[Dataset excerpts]
⟨
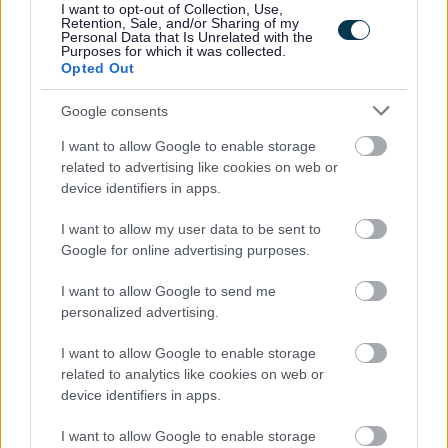
I want to opt-out of Collection, Use,
The Benefits
Retention, Sale, and/or Sharing of my
Personal Data that Is Unrelated with the
Purposes for which it was collected.
Opted Out
30 days annual leave plus 7 public holidays (rising to
35 after 5 years continuous service) Pro-rated for part
Google consents
time roles.
I want to allow Google to enable storage
Flexible working including hybrid office/work from
related to advertising like cookies on web or
home arrangements
where the role allows
. We have
device identifiers in apps.
a good balance across our teams, retaining the
I want to allow my user data to be sent to
benefits to work/life balance of working from home
Google for online advertising purposes.
part of the week, with the collaborative and social
I want to allow Google to send me
benefits of working from the office 2-3 days per week
personalized advertising.
Biennial incremental progression until top of your
I want to allow Google to enable storage
payscale is reached
related to analytics like cookies on web or
Membership of the Local Government Pension
device identifiers in apps.
Scheme. For further details
I want to allow Google to enable storage
visit
https://www.scotlgpsmember.org/about-the-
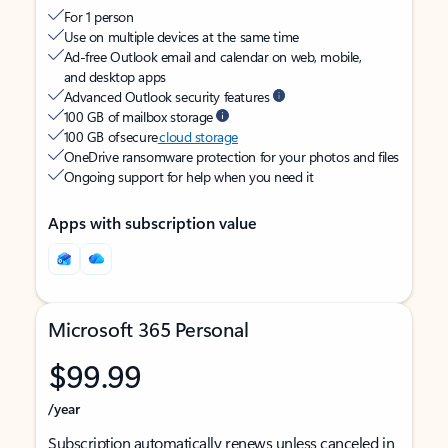
For 1 person
Use on multiple devices at the same time
Ad-free Outlook email and calendar on web, mobile,
and desktop apps
Advanced Outlook security features
100 GB of mailbox storage
100 GB of secure
cloud storage
OneDrive ransomware protection for your photos and files
Ongoing support for help when you need it
Apps with subscription value
Microsoft 365 Personal
$99.99
/year
Subscription automatically renews unless canceled in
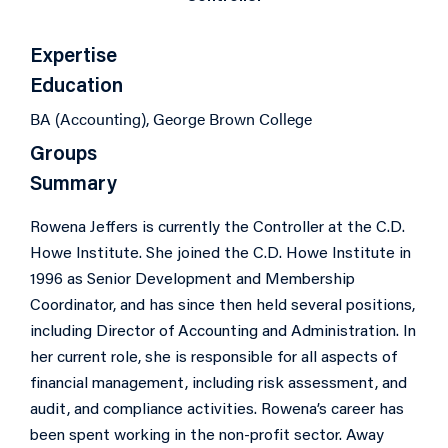
Expertise
Education
BA (Accounting), George Brown College
Groups
Summary
Rowena Jeffers is currently the Controller at the C.D.
Howe Institute. She joined the C.D. Howe Institute in
1996 as Senior Development and Membership
Coordinator, and has since then held several positions,
including Director of Accounting and Administration. In
her current role, she is responsible for all aspects of
financial management, including risk assessment, and
audit, and compliance activities. Rowena’s career has
been spent working in the non-profit sector. Away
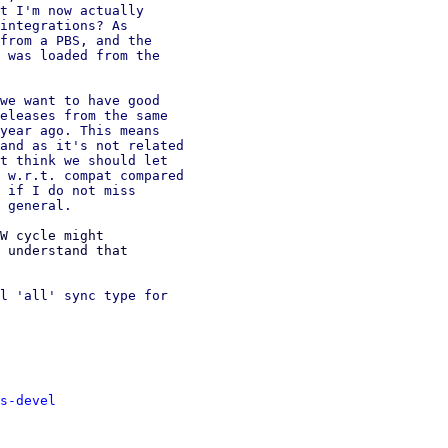
t I'm now actually

integrations? As

from a PBS, and the

 was loaded from the

we want to have good

eleases from the same

year ago. This means

and as it's not related

t think we should let

 w.r.t. compat compared

 if I do not miss

W cycle might

 understand that

l 'all' sync type for

s-devel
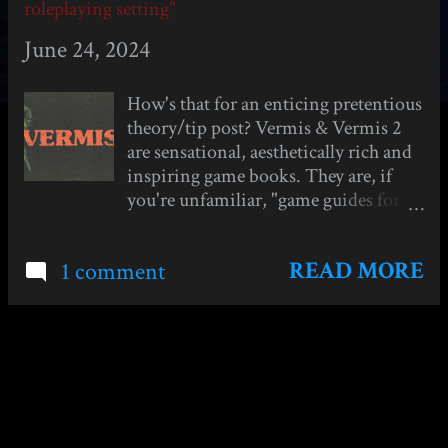
s
roleplaying setting"
t
June 24, 2024
s
How's that for an enticing pretentious
theory/tip post? Vermis & Vermis 2
are sensational, aesthetically rich and
inspiring game books. They are, if
you're unfamiliar, "game guides for
games that don't exist"- written as
picture and lore-heavy strategy guides
READ MORE
1 comment
for old pixelated dungeon-crawlers
like Stonekeep and Eye of the
Beholder. They take a lot of
inspiration visually and tonally from
Dark Souls and the bleak, gothic
MORE POSTS
action rpg genre popular since the
2010s. If you're curious, I have
reviews of both Vermis 1: Lost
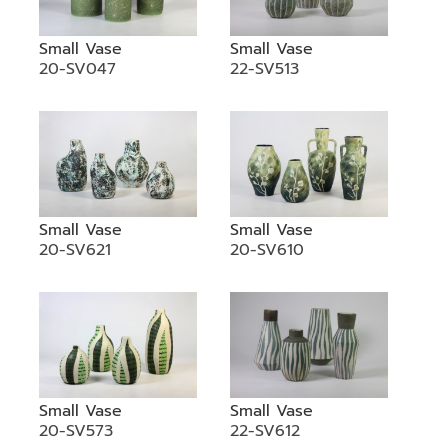
Small Vase
Small Vase
20-SV047
22-SV513
Small Vase
Small Vase
20-SV621
20-SV610
Small Vase
Small Vase
20-SV573
22-SV612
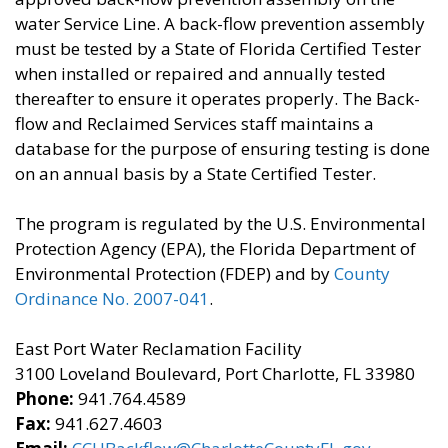
water Service Line. A back-flow prevention assembly
must be tested by a State of Florida Certified Tester
when installed or repaired and annually tested
thereafter to ensure it operates properly. The Back-
flow and Reclaimed Services staff maintains a
database for the purpose of ensuring testing is done
on an annual basis by a State Certified Tester.
The program is regulated by the U.S. Environmental
Protection Agency (EPA), the Florida Department of
Environmental Protection (FDEP) and by
County
Ordinance No. 2007-041
.
East Port Water Reclamation Facility
3100 Loveland Boulevard, Port Charlotte, FL 33980
Phone:
941.764.4589
Fax:
941.627.4603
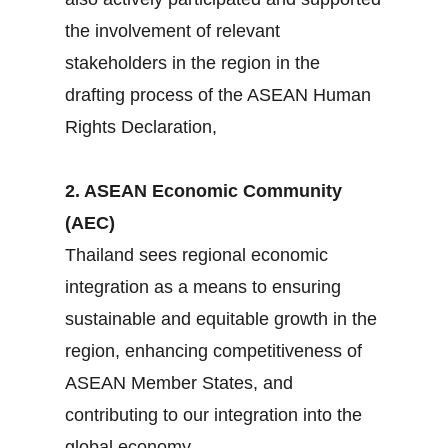
the involvement of relevant
stakeholders in the region in the
drafting process of the ASEAN Human
Rights Declaration,
2. ASEAN Economic Community
(AEC)
Thailand sees regional economic
integration as a means to ensuring
sustainable and equitable growth in the
region, enhancing competitiveness of
ASEAN Member States, and
contributing to our integration into the
global economy.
⟩
▶ [What you should do]
Pictures in the entries do not go into the copy. Print only the lines starting at the one containing "Google for online advertising purposes." and ending at the one containing "her current role, she", exactly as they appear.

▶ [Exercise solution]
Google for online advertising purposes.
part of the week, with the collaborative and social
I want to allow Google to send me
benefits of working from the office 2-3 days per week
personalized advertising.
Biennial incremental progression until top of your
I want to allow Google to enable storage
payscale is reached
related to analytics like cookies on web or
Membership of the Local Government Pension
device identifiers in apps.
Scheme. For further details
I want to allow Google to enable storage
visit
https://www.scotlgpsmember.org/about-the-
For 1 person
Use on multiple devices at the same time
Ad-free Outlook email and calendar on web, mobile,
and desktop apps
Advanced Outlook security features
100 GB of mailbox storage
100 GB of secure
cloud storage
OneDrive ransomware protection for your photos and files
Ongoing support for help when you need it
Apps with subscription value
Microsoft 365 Personal
$99.99
/year
Subscription automatically renews unless canceled in
Expertise
Education
BA (Accounting), George Brown College
Groups
Summary
Rowena Jeffers is currently the Controller at the C.D.
Howe Institute. She joined the C.D. Howe Institute in
1996 as Senior Development and Membership
Coordinator, and has since then held several positions,
including Director of Accounting and Administration. In
her current role, she is responsible for all aspects of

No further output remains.